Others:We know that people may move their data from one place to other place, but in our system, all data will be save as a record(s) in the database and database management software in change of the operation. And fact, we can user long filename (such as C:\Program Files\BaiDu\hys.txt) for the user, so that help the user to manage the file system (“C:\Program Files\BaiDu\” is no longer a directory but a part file name).

4.4 Big Files for Data Cloud

We know that the space of a data field is limit. Then how to deal with the file that the data size is more than the space of a data field? Our policy is simple, we will separate the file into many pieces and each piece will be saving as a record of the database. Assume we have 64MB images and the size of a data field in the database is 1 MB. The data (64MB) is stored in 64 records, named RRD1, …, RRD64.The structure can be seen from Figure ().Please note that RRD64, the value of Next data field is “NULL” which is defined as -1 in database.

Fig. 2

For the user, most of operations of the file are same as a data only have a record in the database system. Other operations like the depth traversal algorithm and we will give an example for deleting a file. The algorithm can be descripting as:

DeleteFile(long UserID)

{

long nextfileid;

DataCloudDataContext datacloud = new DataCloudDataContext();

var Myfile = datacloud.FileLists.Single(c => c.User_File.FileList.FileID == UserID);

nextfileid = Convert.ToInt64(Myfile.Next);

datacloud.FileLists.DeleteOnSubmit(Myfile);

datacloud.SubmitChanges();

if(nextfileid!=-1)

DeleteFile(nextfileid);

}

4.5 Message and Data Transfer

We need not pay attention to the protocol of message or data transfer is UPD or TCP, because the database management will do much and which is enough for us. Other service such as message for telling somebody that a new file was authorized can be providing by the Mail system which we have built before many years ago.
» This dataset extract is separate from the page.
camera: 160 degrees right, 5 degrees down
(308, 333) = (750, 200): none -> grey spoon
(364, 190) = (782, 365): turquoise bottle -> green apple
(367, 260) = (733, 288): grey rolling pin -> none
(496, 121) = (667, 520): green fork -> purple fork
Here is an example for returning a big file, and it has several records in the database:

string GetBigFile(long UserID,string str)

{

long nextfileid;

DataCloudDataContext datacloud = new DataCloudDataContext();

var Myfile = datacloud.FileLists.Single(c => c.User_File.FileList.FileID == UserID);

nextfileid = Convert.ToInt64(Myfile.Next);

str = str + Myfile.DataSet;

datacloud.SubmitChanges();

if (nextfileid != 0 )

return( GetBigFile(nextfileid, str));

else return str;

}

5 Conclusion

This paper introduces LINQ into Data Cloud and some details is given. It uses Email address as the identity of user, and then discusses implement method of the attributes of files, the operation of files, big file; at last, the message and data transfer is also given. All of them bases on LINQ. We find that LINQ provide a good way for Data Cloud. In fact, we only give some details and more need be researched in the future. Future work including:

1. The detail of implement method.

2. Security is a problem for us to research. S.Simon[7] introduces a formal email workflow model based on traditional email, which enables the user to define and execute ad-hoc workflows in an intuitive way. We plan introduce the semantic email into the security control of Cloud.
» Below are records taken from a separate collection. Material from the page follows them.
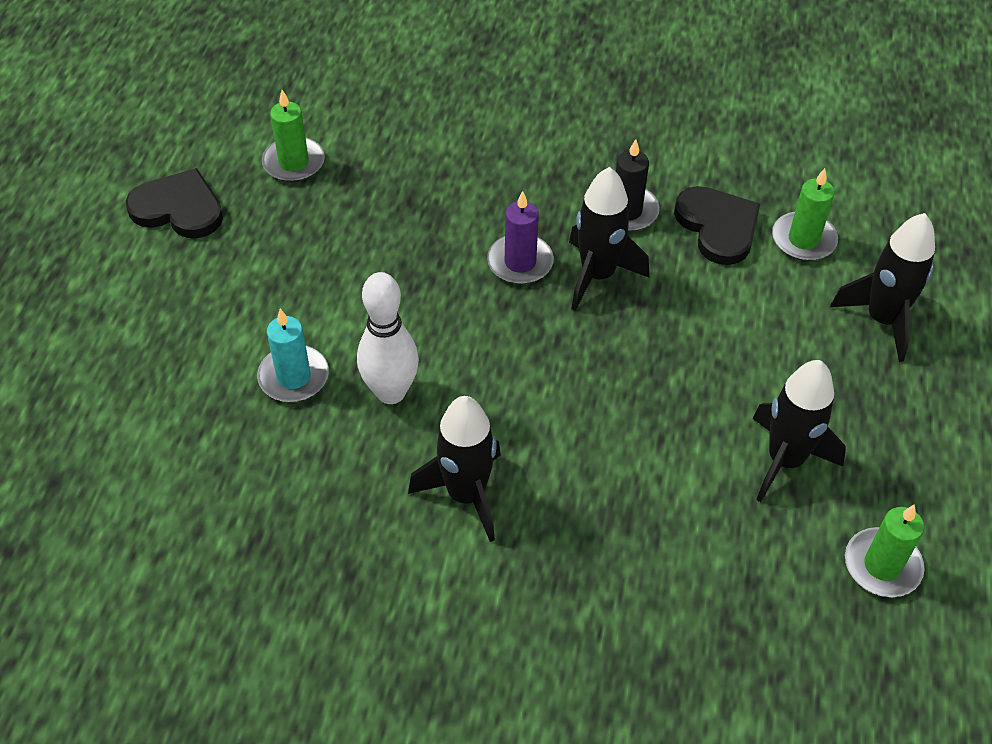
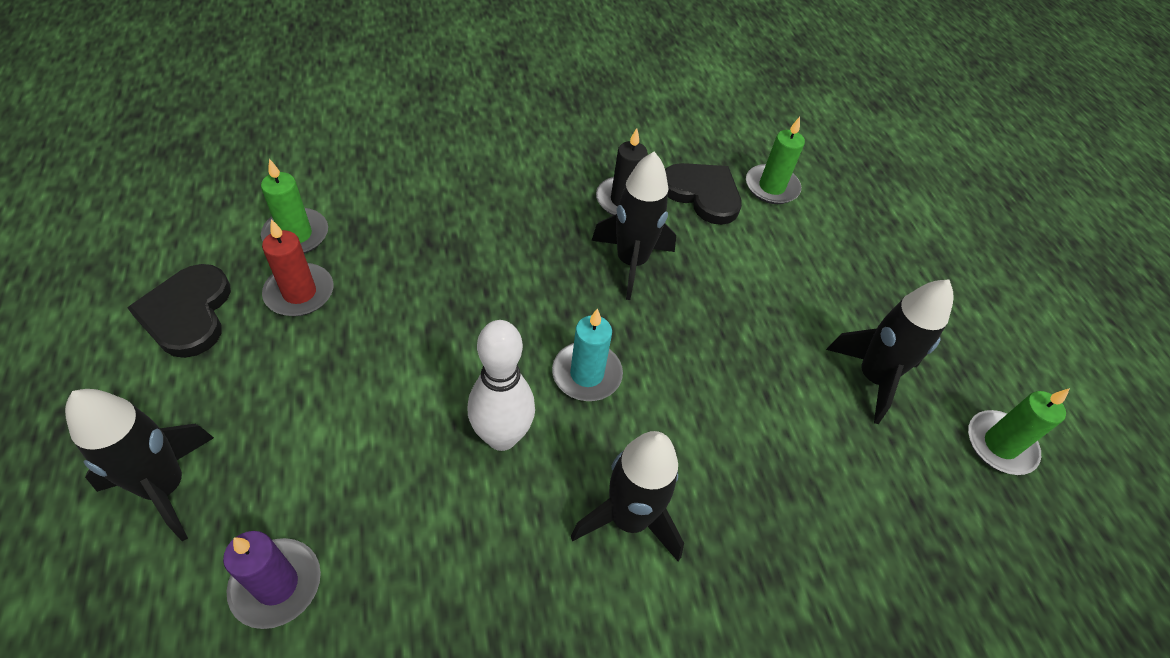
camera: 30 degrees left, 0 degrees up
(178, 208) = (188, 313): black heart -> black heart turned 90 degrees counterclockwise
(275, 217) = (299, 293): none -> red candle
(293, 377) = (393, 455): turquoise candle -> turquoise candle (586, 374)
(520, 262) = (559, 270): purple candle -> purple candle (276, 584)
(882, 319) = (866, 234): black rocket -> black rocket (165, 487)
This work supports by JB12189.

Reference:

[1]https://www.google.com/accounts/ServiceLogin?service=writely&passive=true&nui=1&continue=http%3A%2F%2Fdocs.google.com%2F&followup=http%3A%2F%2Fdocs.google.com%2F

[2] Fay Chang, Jeffrey Dean, Sanjay Ghemawat, Wilson C. Hsieh, Deborah A. Wallach, Mike Burrows, Tushar Chandra, Andrew Fikes, and Robert E. Gruber, Bigtable: A Distributed Storage System for Structured Data, OSDI'06, Seattle, WA, November, 2006.

[3] Amazon Web Services, http://www.amazon.com/aws.

[4] Hadoop, http://hadoop.apache.org/core.

[5] http://www.cca08.org/papers/Paper30-Erik-Meijer.pdf

[6] http://hi.baidu.com/haoyongsheng/blog/item/8005b7fa4016b7d9b48f3106.html

[7] Simon Scerri, Siegfried Handschuh, and Stefan Decker:” Semantic Email as a Communication Medium for the Social Semantic Desktop”, ESWC 2008, LNCS 5021, pp. 124-138, 2008.